The need for integrative analysis in cardiac physiology and pathophysiology is readily appreciated. Common heart diseases are multi-factorial, multi-genic, and linked to other systemic disorders such as diabetes, hypertension, or thyroid disease. The coupling between the L-type Calcium channels (LCCs, also known as dihydropyridine receptors, or DHPRs) and ryanodine receptors (RyRs) are important in the excitation-contraction (E-C) of cardiac myocytes. The influx of calcium releases the calcium store in the Sarcoplasmic reticulum (SR), a phenomenon known as the calcium induced calcium release (CICR). In fact, the latest ionic models of cardiac myocytes include more than 20 ionic fluxes and 40 ordinary differential equations.1 Computational methods and ionic models for cardiac electromechanics at different scales have also been developed and are available in the software package Continuity. Figure 2 shows an example of how Continuity is used to help develop dual pacemaker systems that are helping to save people’s lives today 14. Continuity is used by a number of researchers in the field of cardiac biomechanics, and receives regular acknowledgment in peer-reviewed publications.15 16 Continuity 6 is continuously being improved to support larger scale simulations, for example using the MYMPI package,17 a standards-driven MPI libraries for Python developed by NBCR to improve the parallel computation efficiency.
![Figure 2](../../../../../figures/7/figure2.gif)
In ventricular myocytes, the dyadic cleft is a periplasmic space that spans about 10 nm between the voltage-gated LCCs/DHPRs on the transverse tubule (TT) membrane, and RyRs on the SR. Within the dyadic cleft, the small reaction volume and the exceedingly low number of reactant molecules means that the reaction system is better described by stochastic behavior, rather than continuous, deterministic reaction-diffusion “partial differential equations.”18 19 This system is one of the focal points of NBCR research at the molecular scale, and for cross scale integrations, with the development of highly realistic 3D models based on electron tomography from the National Center for Microcopy and Imaging Research (NCMIR).
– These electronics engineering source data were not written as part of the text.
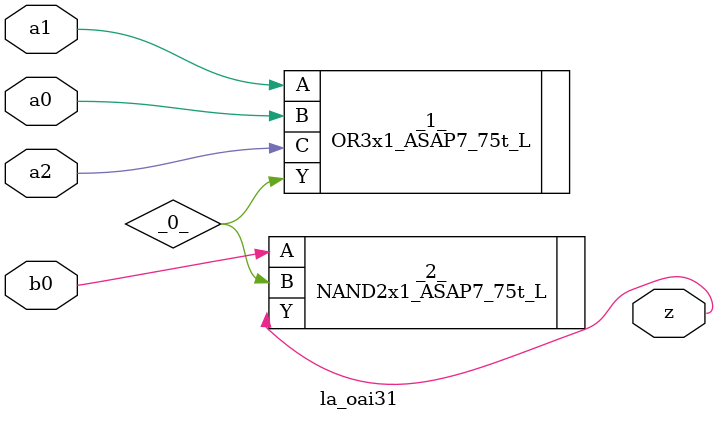
<source format=v>

/* Generated by Yosys 0.40 (git sha1 a1bb0255d, g++ 11.4.0-1ubuntu1~22.04 -fPIC -Os) */

module la_oai31(a0, a1, a2, b0, z);
  wire _0_;
  input a0;
  wire a0;
  input a1;
  wire a1;
  input a2;
  wire a2;
  input b0;
  wire b0;
  output z;
  wire z;
  OR3x1_ASAP7_75t_L _1_ (
    .A(a1),
    .B(a0),
    .C(a2),
    .Y(_0_)
  );
  NAND2x1_ASAP7_75t_L _2_ (
    .A(b0),
    .B(_0_),
    .Y(z)
  );
endmodule

</source>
The Python Molecular Viewer (PMV) is a component based software package (Figure 3) written in Python and contains an accompanying visual programming tool called Vision.20 PMV is among the first molecular visualization software packages that takes advantage of grid services, using the web service toolkit Opal developed by NBCR, to access remote databases and computational resources (Figure 3A). Many key packages from the PMV/Vision framework have been reused in Continuity 6, the multiscale modeling platform for cardiac electrophysiology and biomechanics.
In addition, AutoDock Tools (ADT) 21 has been developed as a module inside PMV for the popular molecular docking software package AutoDock. AutoDock is a world famous software package and has been used in developing inhibitors for many important diseases.22 23 The FightAids@Home project has been using AutoDock to screen for HIV inhibitors and is now running on the World Community Grid, an IBM philanthropic activity.24 ADT greatly simplifies the preparation and post analysis procedures of AutoDock (Figure 3B).